Front-end code edit data
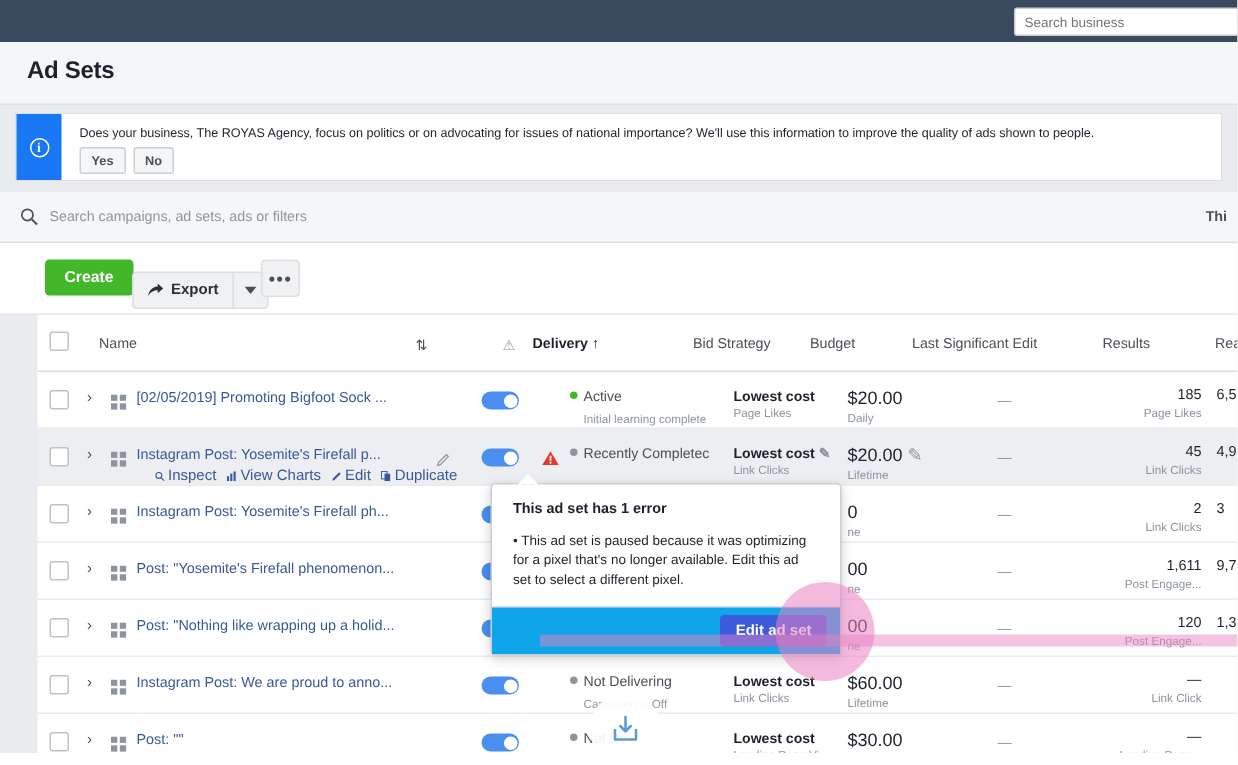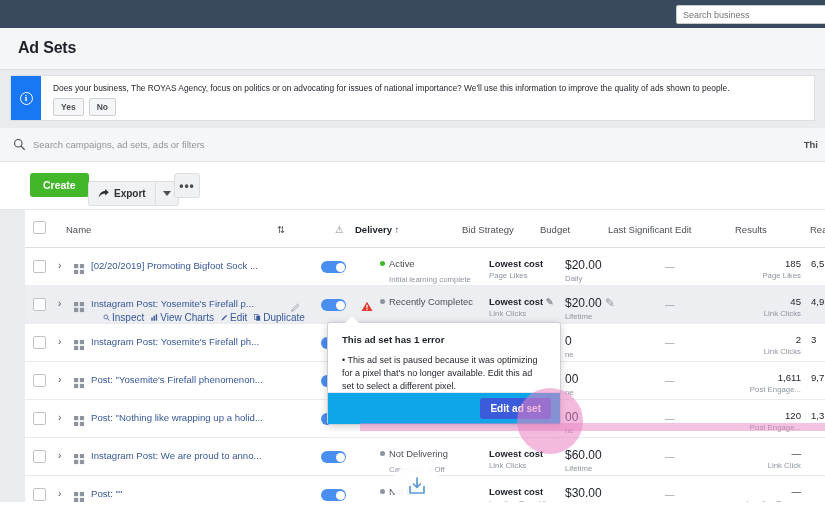--- a/index.html
+++ b/index.html
@@ -312,7 +312,7 @@
               <rect x="0" y="6.4" width="4.6" height="4.6" fill="#8d949e"></rect>
               <rect x="6.4" y="6.4" width="4.6" height="4.6" fill="#8d949e"></rect>
             </svg></div>
-          <div class="name">[02/20/2019] Promoting Bigfoot Sock ...</div>
+          <div class="name">[02/05/2019] Promoting Bigfoot Sock ...</div>
           <div class="toggle"></div>
           <div class="delivery">
             <div class="main"><span class="dot" style="background:#42b72a"></span>Active</div>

- What the exercise asks
Copy out the preceding entries without a single change, leaving out the pictures.

- Solution
--- a/index.html
+++ b/index.html
@@ -312,7 +312,7 @@
               <rect x="0" y="6.4" width="4.6" height="4.6" fill="#8d949e"></rect>
               <rect x="6.4" y="6.4" width="4.6" height="4.6" fill="#8d949e"></rect>
             </svg></div>
-          <div class="name">[02/20/2019] Promoting Bigfoot Sock ...</div>
+          <div class="name">[02/05/2019] Promoting Bigfoot Sock ...</div>
           <div class="toggle"></div>
           <div class="delivery">
             <div class="main"><span class="dot" style="background:#42b72a"></span>Active</div>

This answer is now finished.